**APPLY WHAT YOU READ**
1 > Quote the speaker ohms thread from "## whammybar (May" up to and including "be around 12.".
2 > In the speaker ohms thread, what reading does nonreverb say a 4 ohm speaker will give on a good quality multimeter?
3 > Carry on the speaker ohms forum thread from the point where it stops.

**PAGE EXCERPT**

# Help! speaker ohms when none are marked



## whammybar (May 7, 2008)

Is there a test to find out what the ohm rating of a speaker is when there is nothing stamped on the speaker? The company has long gone out of business so no help there, Google was not my friend, at least in this case. Also, is there to do the same with the watts rating? Same speakers, same problem.


----------



## Fader (Mar 10, 2009)

An 8 ohm speaker will be around 5 ohms when measured with a multimeter.
A 16 ohm will be around 12.

The wattage will be scalable to the wire gauge of the coil.


----------



## nonreverb (Sep 19, 2006)

The impedance can actually be anywhere from 5 to 6.5 ohms for an 8 ohm speaker and around 10 to 14 for a 16 ohm. A 4 ohm will read around 2.5 to 3.5 on a good quality multimeter.


----------



## Fader (Mar 10, 2009)

nonreverb said:


> The impedance can actually be anywhere from 5 to 6.5 ohms for an 8 ohm speaker and around 10 to 14 for a 16 ohm. A 4 ohm will read around 2.5 to 3.5 on a good quality multimeter.


I did some calculations and as it turns out, 5 to 6.5 ohms happens to falls into the "around 5 ohms" value. Surprisingly my 12 ohm projections are good as well.

Thanks for clearing up that confusion Nonreverb.


----------



## Printer2 (Apr 8, 2012)

And I just measured a speaker that is 7.2 ohms. A 10 ohm speaker maybe?


----------



## nonreverb (Sep 19, 2006)

Flaming not required buddy 



Fader said:


> I did some calculations and as it turns out, 5 to 6.5 ohms happens to falls into the "around 5 ohms" value. Surprisingly my 12 ohm projections are good as well.
> 
> Thanks for clearing up that confusion Nonreverb.


----------



## nonreverb (Sep 19, 2006)

**EXTRACTED MATERIAL**
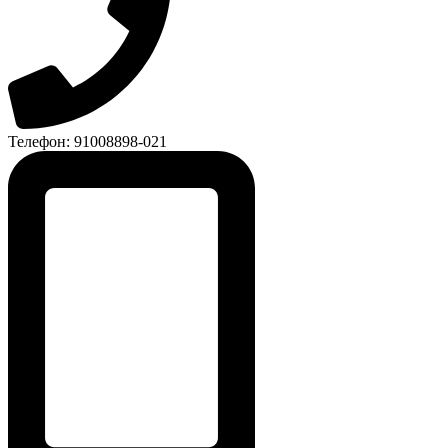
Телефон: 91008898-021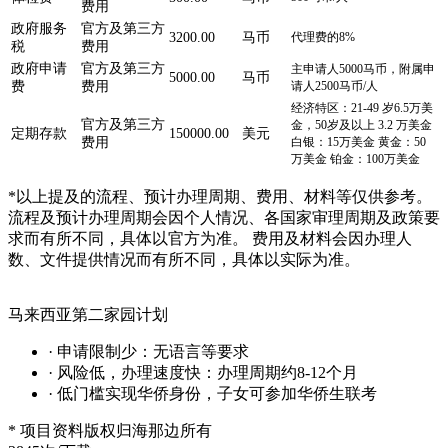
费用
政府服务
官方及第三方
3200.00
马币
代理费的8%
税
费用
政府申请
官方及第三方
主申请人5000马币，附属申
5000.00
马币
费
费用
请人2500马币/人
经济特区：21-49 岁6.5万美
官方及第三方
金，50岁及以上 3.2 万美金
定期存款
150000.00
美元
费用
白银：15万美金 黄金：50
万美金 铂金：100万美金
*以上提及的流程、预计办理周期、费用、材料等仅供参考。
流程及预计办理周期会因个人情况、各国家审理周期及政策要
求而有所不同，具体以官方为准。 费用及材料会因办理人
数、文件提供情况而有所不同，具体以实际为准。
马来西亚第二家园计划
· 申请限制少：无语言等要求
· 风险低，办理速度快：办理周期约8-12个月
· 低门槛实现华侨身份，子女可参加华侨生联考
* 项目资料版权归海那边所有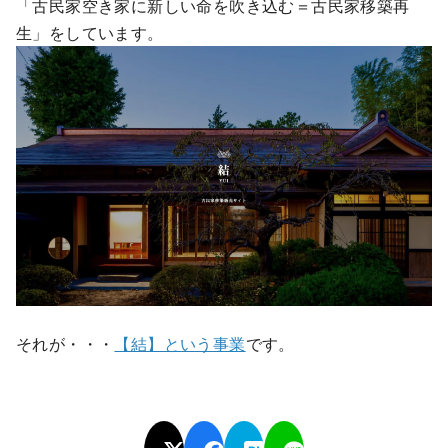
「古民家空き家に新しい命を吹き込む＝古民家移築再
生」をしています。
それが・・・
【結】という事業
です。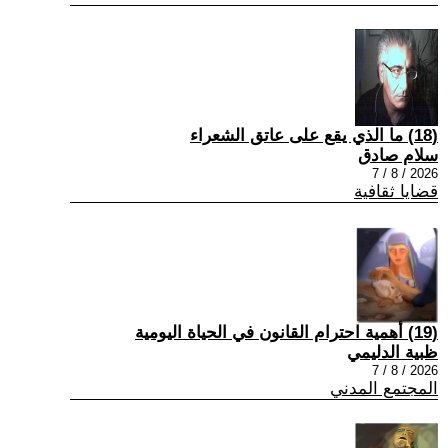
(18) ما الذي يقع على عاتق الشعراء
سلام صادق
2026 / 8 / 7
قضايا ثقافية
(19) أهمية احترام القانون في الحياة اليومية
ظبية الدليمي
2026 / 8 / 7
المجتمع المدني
--
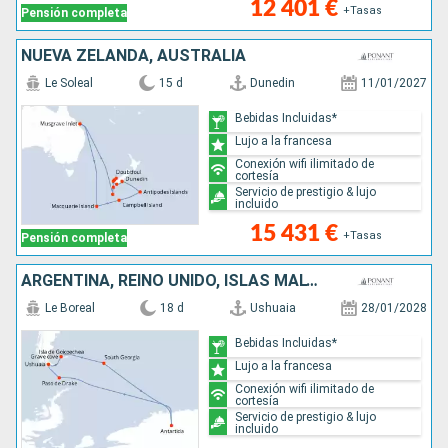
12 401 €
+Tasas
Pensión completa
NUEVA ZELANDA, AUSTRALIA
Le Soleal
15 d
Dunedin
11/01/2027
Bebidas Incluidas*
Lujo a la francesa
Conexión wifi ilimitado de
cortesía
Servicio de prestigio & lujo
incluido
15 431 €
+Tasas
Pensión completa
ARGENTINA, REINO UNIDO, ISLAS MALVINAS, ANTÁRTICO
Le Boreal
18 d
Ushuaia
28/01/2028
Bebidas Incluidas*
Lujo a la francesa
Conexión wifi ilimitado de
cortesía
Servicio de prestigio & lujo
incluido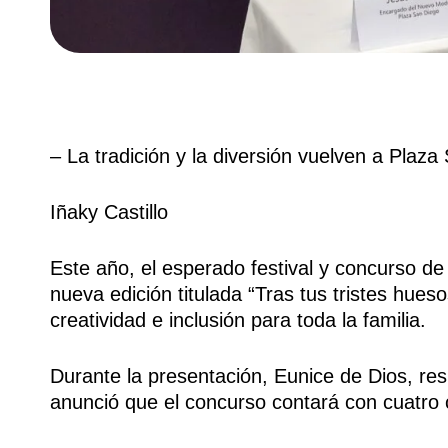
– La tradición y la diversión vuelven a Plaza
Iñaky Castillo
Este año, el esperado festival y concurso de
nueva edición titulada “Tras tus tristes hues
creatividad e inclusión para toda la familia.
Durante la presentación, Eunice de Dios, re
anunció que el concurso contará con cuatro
* * *
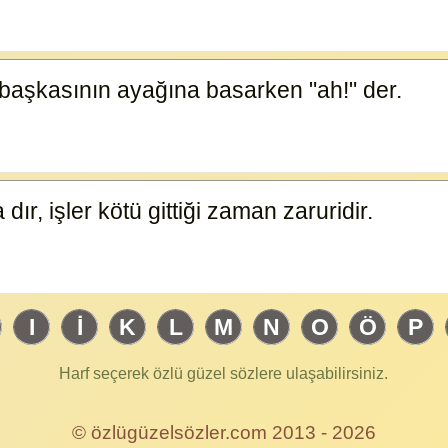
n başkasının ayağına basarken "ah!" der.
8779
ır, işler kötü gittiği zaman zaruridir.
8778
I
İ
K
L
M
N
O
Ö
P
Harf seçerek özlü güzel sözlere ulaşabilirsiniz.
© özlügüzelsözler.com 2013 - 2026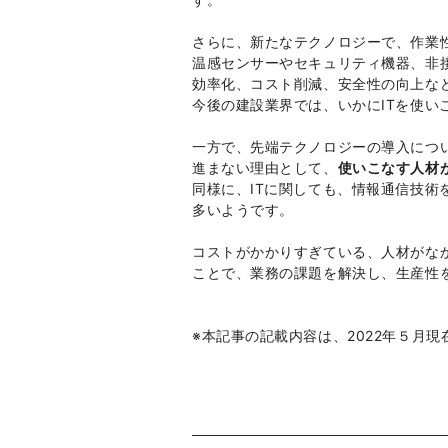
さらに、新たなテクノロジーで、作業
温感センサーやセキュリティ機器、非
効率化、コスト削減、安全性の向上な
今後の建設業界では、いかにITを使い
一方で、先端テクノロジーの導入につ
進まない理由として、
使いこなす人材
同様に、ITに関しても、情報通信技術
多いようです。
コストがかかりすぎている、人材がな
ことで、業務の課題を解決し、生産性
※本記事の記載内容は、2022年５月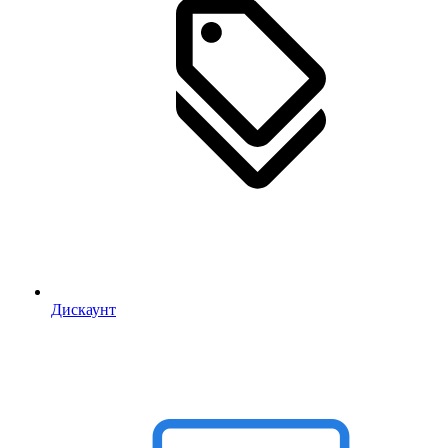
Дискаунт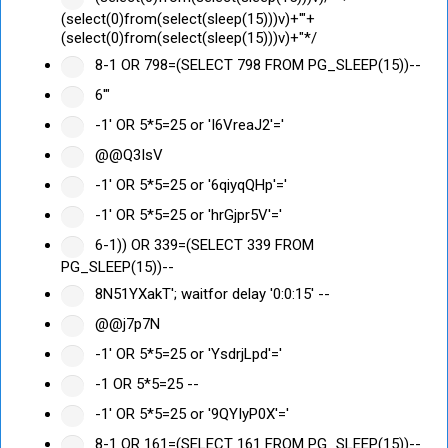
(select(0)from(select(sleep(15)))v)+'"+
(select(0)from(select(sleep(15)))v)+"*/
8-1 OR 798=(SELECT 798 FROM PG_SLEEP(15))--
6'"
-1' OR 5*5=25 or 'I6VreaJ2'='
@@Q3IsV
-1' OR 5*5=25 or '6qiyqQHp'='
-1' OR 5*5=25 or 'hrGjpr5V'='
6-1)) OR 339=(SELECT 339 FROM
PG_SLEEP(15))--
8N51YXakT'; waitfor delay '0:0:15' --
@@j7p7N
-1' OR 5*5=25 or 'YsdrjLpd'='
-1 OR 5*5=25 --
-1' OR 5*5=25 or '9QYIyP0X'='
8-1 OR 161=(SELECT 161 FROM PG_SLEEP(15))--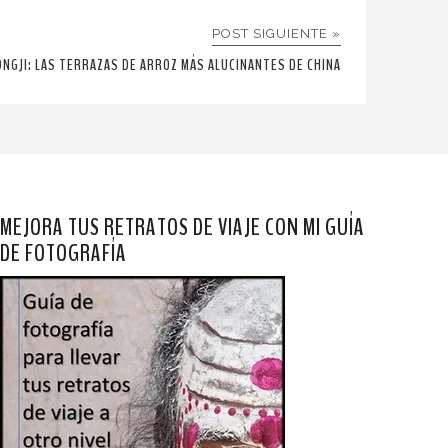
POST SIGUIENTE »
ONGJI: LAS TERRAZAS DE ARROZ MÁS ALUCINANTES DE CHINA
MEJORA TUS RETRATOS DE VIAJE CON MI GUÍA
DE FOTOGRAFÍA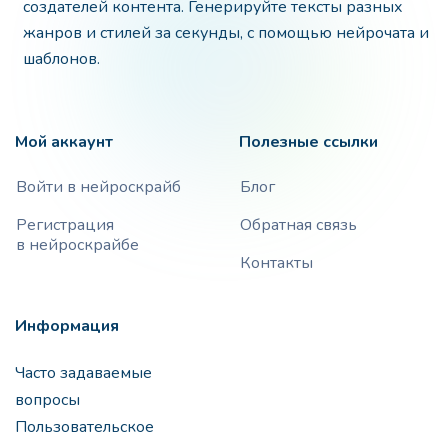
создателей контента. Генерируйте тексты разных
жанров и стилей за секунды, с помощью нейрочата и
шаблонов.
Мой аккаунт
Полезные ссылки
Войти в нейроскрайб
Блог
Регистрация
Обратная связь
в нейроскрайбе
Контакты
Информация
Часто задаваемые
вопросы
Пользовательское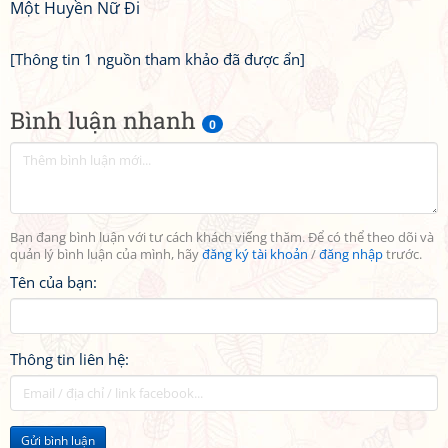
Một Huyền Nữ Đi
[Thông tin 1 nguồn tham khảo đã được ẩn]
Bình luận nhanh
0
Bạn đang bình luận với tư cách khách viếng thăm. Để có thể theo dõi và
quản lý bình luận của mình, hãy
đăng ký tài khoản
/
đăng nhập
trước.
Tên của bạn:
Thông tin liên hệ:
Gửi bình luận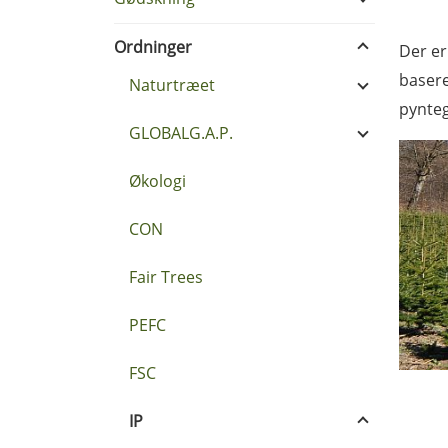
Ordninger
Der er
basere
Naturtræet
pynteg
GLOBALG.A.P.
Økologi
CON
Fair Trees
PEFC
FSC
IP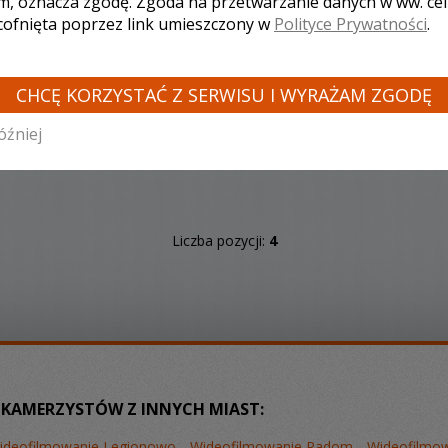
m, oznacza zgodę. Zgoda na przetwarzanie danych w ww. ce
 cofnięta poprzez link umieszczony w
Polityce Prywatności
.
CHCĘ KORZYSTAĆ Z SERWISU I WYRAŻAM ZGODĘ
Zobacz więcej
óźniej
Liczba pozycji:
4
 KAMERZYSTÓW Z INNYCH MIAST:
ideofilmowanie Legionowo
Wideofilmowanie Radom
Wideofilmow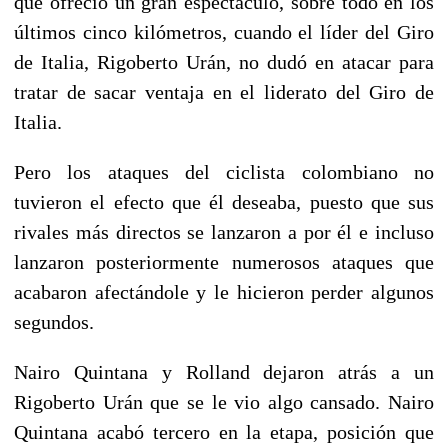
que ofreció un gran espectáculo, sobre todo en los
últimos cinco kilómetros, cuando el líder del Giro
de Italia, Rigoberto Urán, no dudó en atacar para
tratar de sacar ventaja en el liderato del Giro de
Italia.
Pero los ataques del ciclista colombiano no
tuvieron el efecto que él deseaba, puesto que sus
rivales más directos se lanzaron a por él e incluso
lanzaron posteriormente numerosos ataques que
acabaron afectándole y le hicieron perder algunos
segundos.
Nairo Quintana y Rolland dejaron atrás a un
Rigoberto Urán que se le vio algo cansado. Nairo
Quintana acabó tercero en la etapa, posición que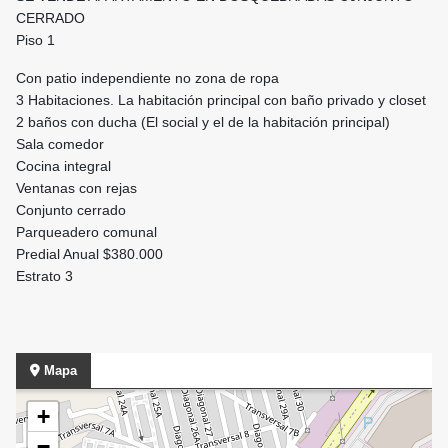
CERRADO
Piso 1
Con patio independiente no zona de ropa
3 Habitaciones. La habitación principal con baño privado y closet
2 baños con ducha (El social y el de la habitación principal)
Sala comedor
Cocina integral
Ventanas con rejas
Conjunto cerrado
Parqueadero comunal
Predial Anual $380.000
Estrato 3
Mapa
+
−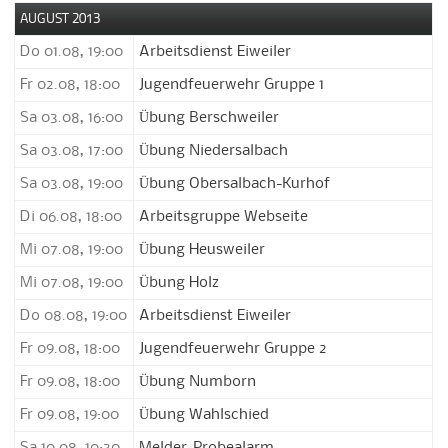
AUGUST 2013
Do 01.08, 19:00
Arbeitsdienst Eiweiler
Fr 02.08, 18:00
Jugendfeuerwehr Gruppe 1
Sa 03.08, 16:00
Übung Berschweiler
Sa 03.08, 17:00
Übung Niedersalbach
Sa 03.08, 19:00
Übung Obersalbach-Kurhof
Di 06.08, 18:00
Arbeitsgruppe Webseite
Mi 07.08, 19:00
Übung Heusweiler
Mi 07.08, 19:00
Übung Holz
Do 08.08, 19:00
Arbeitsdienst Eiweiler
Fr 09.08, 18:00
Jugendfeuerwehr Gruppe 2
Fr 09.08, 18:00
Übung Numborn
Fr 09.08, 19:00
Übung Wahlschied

**ANSWERS GIVEN**
1 >
## whammybar (May 7, 2008)

Is there a test to find out what the ohm rating of a speaker is when there is nothing stamped on the speaker? The company has long gone out of business so no help there, Google was not my friend, at least in this case. Also, is there to do the same with the watts rating? Same speakers, same problem.


----------



## Fader (Mar 10, 2009)

An 8 ohm speaker will be around 5 ohms when measured with a multimeter.
A 16 ohm will be around 12.

2 > Around 2.5 to 3.5 ohms.

3 >
As long as it's below 8 and above 5 you're pretty well assured it's 8 OHM. It can get tricky if the probes or speaker contacts have any oxidation or are dirty. I've had stuations with unknown speakers where I've had to take a couple of readings just to be sure as the readings varied.
As for the power handling, that's a little more challenging. Probably, the best way visually is by looking at first the magnet size and then the voice coil diameter. The general rule is the bigger the magnet/voice coil diameter the more power it can handle. That doesn't tell you exactly but if they have hefty magnets and voice coils an inch and a half in diameter, you can take an educated guess that they can probably handle around 50 Watts.
Where you can run into trouble though is when they're "vintage" speakers. If they were Jensen's from the '60's for instance with original cones, they have about half the power handling capacity that they did when new.



Printer2 said:


> And I just measured a speaker that is 7.2 ohms. A 10 ohm speaker maybe?


----------



## Fader (Mar 10, 2009)

nonreverb said:


> Flaming not required buddy


Duplicating my post not required either, Pal.


----------



## nonreverb (Sep 19, 2006)

Let's look at what you said in your post...

"An 8 ohm speaker will be around 5 ohms when measured with a multimeter."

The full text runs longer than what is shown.